Stated task.
Copy everything from the start of the data down to the line containing "[1076, 978, 1109, 991] StreetNumber: 2015", swapping "street-level" for "roadside" and leaving all else unchanged.

Records shown.
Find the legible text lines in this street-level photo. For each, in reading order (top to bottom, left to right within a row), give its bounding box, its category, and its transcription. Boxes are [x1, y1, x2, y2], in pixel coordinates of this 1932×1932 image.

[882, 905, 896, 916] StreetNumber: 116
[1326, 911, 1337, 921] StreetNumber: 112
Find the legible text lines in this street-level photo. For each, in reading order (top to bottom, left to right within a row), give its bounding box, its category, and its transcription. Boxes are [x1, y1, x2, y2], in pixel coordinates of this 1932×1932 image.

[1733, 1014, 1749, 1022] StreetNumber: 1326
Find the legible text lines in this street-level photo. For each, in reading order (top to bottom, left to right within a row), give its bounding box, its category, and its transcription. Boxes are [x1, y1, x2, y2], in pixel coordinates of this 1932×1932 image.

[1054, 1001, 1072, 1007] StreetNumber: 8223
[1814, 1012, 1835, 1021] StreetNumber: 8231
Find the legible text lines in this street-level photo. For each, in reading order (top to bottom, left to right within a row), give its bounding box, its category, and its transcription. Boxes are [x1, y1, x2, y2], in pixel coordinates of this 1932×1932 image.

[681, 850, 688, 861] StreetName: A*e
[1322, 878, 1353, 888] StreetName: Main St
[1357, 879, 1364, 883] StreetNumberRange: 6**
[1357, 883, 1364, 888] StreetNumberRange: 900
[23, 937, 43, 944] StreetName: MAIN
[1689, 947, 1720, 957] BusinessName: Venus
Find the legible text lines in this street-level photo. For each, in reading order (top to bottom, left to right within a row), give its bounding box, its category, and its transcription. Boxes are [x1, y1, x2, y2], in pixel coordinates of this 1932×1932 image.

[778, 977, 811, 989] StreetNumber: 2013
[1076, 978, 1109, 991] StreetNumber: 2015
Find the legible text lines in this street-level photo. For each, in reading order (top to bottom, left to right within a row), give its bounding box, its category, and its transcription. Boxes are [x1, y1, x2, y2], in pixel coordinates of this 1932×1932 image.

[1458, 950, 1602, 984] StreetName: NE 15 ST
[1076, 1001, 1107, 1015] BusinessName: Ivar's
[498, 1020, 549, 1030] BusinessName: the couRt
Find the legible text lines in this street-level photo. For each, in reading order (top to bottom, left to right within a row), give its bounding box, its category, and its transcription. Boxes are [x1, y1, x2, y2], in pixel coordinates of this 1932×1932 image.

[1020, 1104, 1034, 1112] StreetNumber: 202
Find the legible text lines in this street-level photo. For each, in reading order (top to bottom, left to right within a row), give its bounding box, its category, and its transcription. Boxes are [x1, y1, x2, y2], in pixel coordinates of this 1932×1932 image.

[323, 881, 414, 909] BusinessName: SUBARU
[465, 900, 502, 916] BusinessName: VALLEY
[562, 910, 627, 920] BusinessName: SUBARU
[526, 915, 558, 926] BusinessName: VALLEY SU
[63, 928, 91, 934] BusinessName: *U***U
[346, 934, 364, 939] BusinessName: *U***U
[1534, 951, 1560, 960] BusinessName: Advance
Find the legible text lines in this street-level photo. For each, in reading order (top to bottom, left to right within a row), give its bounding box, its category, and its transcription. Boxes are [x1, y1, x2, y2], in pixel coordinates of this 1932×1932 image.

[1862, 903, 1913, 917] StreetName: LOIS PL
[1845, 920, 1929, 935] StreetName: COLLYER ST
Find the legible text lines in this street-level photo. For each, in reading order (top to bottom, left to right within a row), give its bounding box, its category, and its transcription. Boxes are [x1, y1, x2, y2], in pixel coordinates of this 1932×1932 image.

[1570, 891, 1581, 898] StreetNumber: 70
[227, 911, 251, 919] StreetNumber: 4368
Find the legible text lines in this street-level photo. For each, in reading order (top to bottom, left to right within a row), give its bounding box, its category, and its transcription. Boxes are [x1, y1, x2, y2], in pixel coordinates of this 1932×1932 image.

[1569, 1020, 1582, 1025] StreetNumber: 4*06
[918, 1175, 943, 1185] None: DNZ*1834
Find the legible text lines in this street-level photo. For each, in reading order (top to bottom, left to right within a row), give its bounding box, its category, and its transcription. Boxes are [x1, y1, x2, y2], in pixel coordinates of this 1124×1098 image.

Solution to this problem.
Find the legible text lines in this roadside photo. For each, in reading order (top to bottom, left to right within a row), give its bounding box, its category, and its transcription. Boxes are [x1, y1, x2, y2], in pixel coordinates of this 1932×1932 image.

[882, 905, 896, 916] StreetNumber: 116
[1326, 911, 1337, 921] StreetNumber: 112
Find the legible text lines in this roadside photo. For each, in reading order (top to bottom, left to right within a row), give its bounding box, its category, and its transcription. Boxes are [x1, y1, x2, y2], in pixel coordinates of this 1932×1932 image.

[1733, 1014, 1749, 1022] StreetNumber: 1326
Find the legible text lines in this roadside photo. For each, in reading order (top to bottom, left to right within a row), give its bounding box, its category, and its transcription. Boxes are [x1, y1, x2, y2], in pixel coordinates of this 1932×1932 image.

[1054, 1001, 1072, 1007] StreetNumber: 8223
[1814, 1012, 1835, 1021] StreetNumber: 8231
Find the legible text lines in this roadside photo. For each, in reading order (top to bottom, left to right within a row), give its bounding box, its category, and its transcription. Boxes are [x1, y1, x2, y2], in pixel coordinates of this 1932×1932 image.

[681, 850, 688, 861] StreetName: A*e
[1322, 878, 1353, 888] StreetName: Main St
[1357, 879, 1364, 883] StreetNumberRange: 6**
[1357, 883, 1364, 888] StreetNumberRange: 900
[23, 937, 43, 944] StreetName: MAIN
[1689, 947, 1720, 957] BusinessName: Venus
Find the legible text lines in this roadside photo. For each, in reading order (top to bottom, left to right within a row), give its bounding box, its category, and its transcription. Boxes are [x1, y1, x2, y2], in pixel coordinates of this 1932×1932 image.

[778, 977, 811, 989] StreetNumber: 2013
[1076, 978, 1109, 991] StreetNumber: 2015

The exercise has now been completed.